Picture Perfect Memory

Recently I saw a meme floating around Facebook that said something along the lines of “I’m so old, I remember days when I didn’t take one picture”.

I laughed, because I am that old, and then I stopped laughing and thought, “Huh, wow.”

That meme was a think piece. There really was a time when we didn’t take pictures of everything, every day.
When we weren’t all that concerned with remembering each moment.
When only professional photographers knew anything about filters.
When we–ack!–didn’t even have cell phones.

Developing photos taken with traditional cameras, the ones that don’t allow you to talk or text with others or surf the web, is expensive. Always was. Back in the day, at least a little bit of forethought was required before taking pictures: “How much film do I have?”

Snapping just as many pictures as we want to in order to get “the perfect picture” (or something darn close) as we do today was never in the realm of anyone’s imagination back then. Picking up a freshly-developed roll of film–because the whole roll had to be finished before removing it from the camera–was a lot like picking up a box of chocolates, if I could borrow a Forrest Gump-ism: you never knew what you were going to get. Sometimes we were filled with horror because the pictures we looked forward to keeping forever as tangible mementos of a special day came out blurry, double-exposed, or cursed with a variety of other upsetting photo defects.

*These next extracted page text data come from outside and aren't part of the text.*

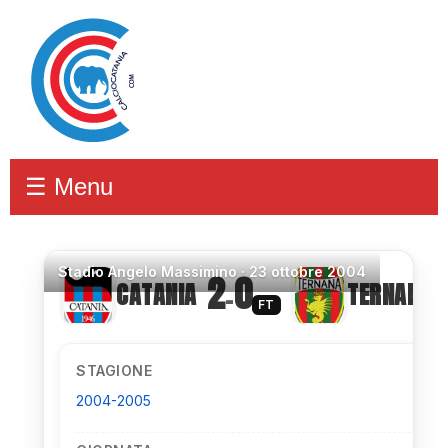
☰ Menu
Stadio
Angelo Massimino ·
23 ottobre 2004
2
0
CATANIA
TERNANA
–
FT
STAGIONE
2004-2005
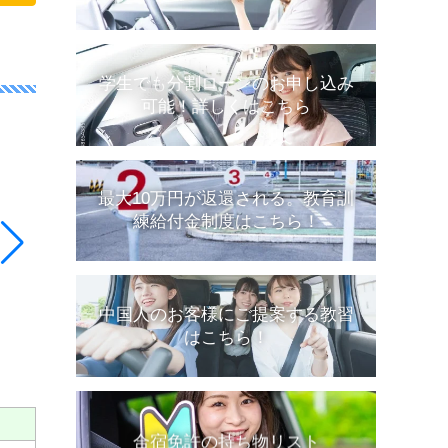
学生でも分割ローンのお申し込み
可能！詳しくはこちら
最大10万円が返還される。教育訓
練給付金制度はこちら！
中国人のお客様にご提案する教習
はこちら！
合宿免許の持ち物リスト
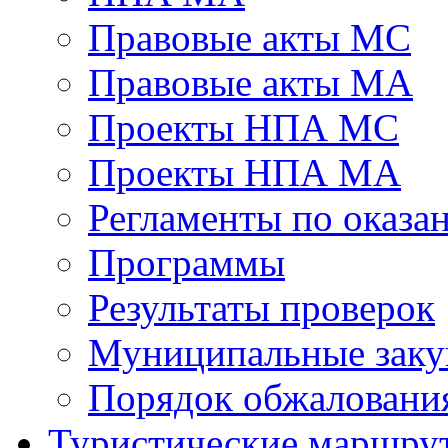
Правовые акты МС
Правовые акты МА
Проекты НПА МС
Проекты НПА МА
Регламенты по оказ
Программы
Результаты проверок
Муниципальные заку
Порядок обжалован
Туристические маршру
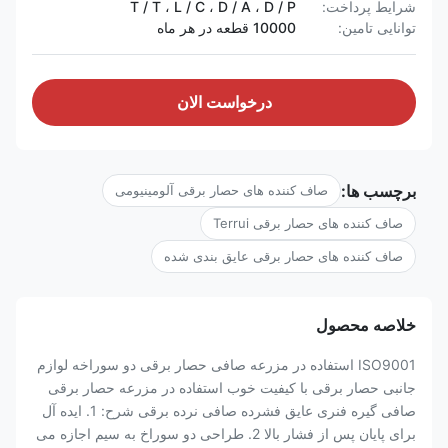
شرایط پرداخت:
T / T ، L / C ، D / A ، D / P
توانایی تامین:
10000 قطعه در هر ماه
درخواست الان
برچسب ها:
صاف کننده های حصار برقی آلومینیومی
صاف کننده های حصار برقی Terrui
صاف کننده های حصار برقی عایق بندی شده
خلاصه محصول
ISO9001 استفاده در مزرعه صافی حصار برقی دو سوراخه لوازم
جانبی حصار برقی با کیفیت خوب استفاده در مزرعه حصار برقی
صافی گیره فنری عایق فشرده صافی نرده برقی شرح: 1. ایده آل
برای پایان پس از فشار بالا 2. طراحی دو سوراخ به سیم اجازه می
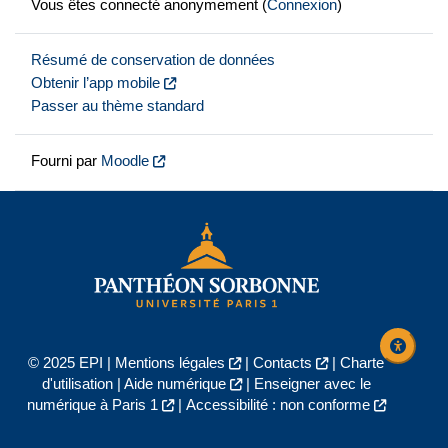
Vous êtes connecté anonymement (
Connexion
)
Résumé de conservation de données
Obtenir l’app mobile
Passer au thème standard
Fourni par
Moodle
© 2025 EPI |
Mentions légales
|
Contacts
|
Charte
d'utilisation
|
Aide numérique
|
Enseigner avec le
numérique à Paris 1
|
Accessibilité : non conforme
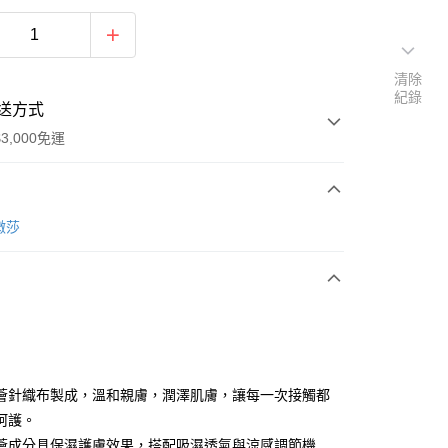
清除
紀錄
送方式
3,000免運
次付款
樂微莎
期付款
0 利率 每期
NT$6,600
21家銀行
0 利率 每期
NT$3,300
21家銀行
庫商業銀行
第一商業銀行
業銀行
彰化商業銀行
 0 利率 每期
NT$1,650
21家銀行
庫商業銀行
第一商業銀行
業儲蓄銀行
台北富邦商業銀行
業銀行
彰化商業銀行
庫商業銀行
第一商業銀行
華商業銀行
兆豐國際商業銀行
薈針織布製成，溫和親膚，潤澤肌膚，讓每一次接觸都
業儲蓄銀行
台北富邦商業銀行
業銀行
彰化商業銀行
小企業銀行
台中商業銀行
呵護。
華商業銀行
兆豐國際商業銀行
業儲蓄銀行
台北富邦商業銀行
台灣）商業銀行
華泰商業銀行
小企業銀行
台中商業銀行
薈成分具保濕護膚效果，搭配吸濕透氣與涼感調節機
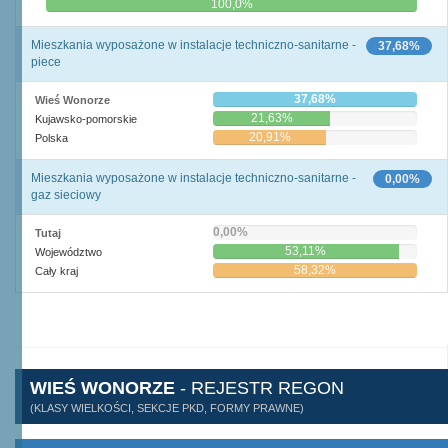
0,0%
100,0%
Mieszkania wyposażone w instalacje techniczno-sanitarne -
37,68%
piece
37,68%
Wieś Wonorze
21,63%
Kujawsko-pomorskie
20,91%
Polska
Mieszkania wyposażone w instalacje techniczno-sanitarne -
0,00%
gaz sieciowy
0,00%
Tutaj
53,11%
Województwo
58,32%
Cały kraj
WIEŚ WONORZE
- REJESTR REGON
(KLASY WIELKOŚCI, SEKCJE PKD, FORMY PRAWNE)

I didn’t think about the meme again until today while working on my latest project: I’m taking my printed photographs (pre-2008ish) OUT of the photo boxes they’ve lived in, in chronological order, for the last decade or so and going through them. I’m tossing random pictures of things I don’t think anyone in my family will care about (extensive coverage of zoo animals, crowd shots, random buildings WHUT) as well as blurry pictures, and I’m actually putting the keepers in three-ring photo binders with acid-free pages. The reason I put the pictures in the photo boxes in the first place was so that when I finally got back to scrapbooking, my work would be easier.

Welp. I think my scrapbooking days are over and anyway, if I did have the time I’d probably make photo books online rather than hand-cropping my photos and cutting cute shapes out of colored paper.

I decided I’d rather streamline the pictures and put them into books that we can actually look at and enjoy now and then, so I started yesterday with 1982.

I filled one 500-picture album with pictures from 1982-1989.

I know. That’s an average of seventy-one pictures per year. Even though I didn’t have a kid until 1992, it was still shocking.

Today I started on the second book. The lack of photo coverage of 1991 was jaw-dropping to me. It was a huge year for us: our first beagle (the late, great Bijoux) was still a puppy, Jim returned home from Operation Desert Storm, I graduated from college, we moved from Norfolk, Virginia to my parent’s house in Milwaukee, Wisconsin and then into our own little house in Kenosha, my sister graduated from high school, and I became pregnant with our first child.

I have less than sixty pictures from that year.

Less.
Than.
Sixty.

I can hear and feel the gasping of my younger readers.

Highlights of 1991 according to my photo album are:
~ Bijoux and Rex playing together on her first birthday, in February
~ My college graduation, in May
~ Apparently I spent some time washing dishes (with Bijoux looking on) while pregnant, in December

Rex and Bijoux

Melisa college grad

Melisa three months pregnant

I’m still stunned.

But then I think about today, modern times. We take so many pictures.

Wait, let me speak for myself. I take so many pictures. Sometimes I get so focused on preserving moments for the future that I don’t enjoy them as much as I could in the present. What if my kids don’t remember that we did such-and-such? What if I don’t remember that we such-and-such?

Does it really matter?
I look back on these old pictures and sure, there are countless moments that are lost forever. Only a handful of my undocumented moments have earned permanent spots in the recesses of my mind…but I remember the important stuff. I can easily piece together memories of my life lived happily. It makes me think that I should make a genuine effort to put my phone/camera down more often and let my brain do the heavy lifting for the long haul. On the other hand, the technology is available and it’s not expensive to create a running memory book in the Cloud; is it really so bad that I enjoy trying?

There are pros and cons to both extremes and figuring out how I can land softly in the middle makes it a matter of, like everything else, moderation and balance.

I’m going to make it my mission to be successful in finding the middle. In fact, I can picture it.

4 Comments

  • Liz

    I recently found a scrapbook the kids and I created for their Dad 13 years ago and we had such a great time looking through it, I now keep it out on RBR coffee table. It’s a fun reminder of how we enjoyed to craft together — I outlined their little handprints in fabric paint — and proof that…yeah…we did so craft together 🙂 Thanks for the reminder!

  • Sylvia Joy

    I sometimes think you and you sister have photographic minds because you remember so much.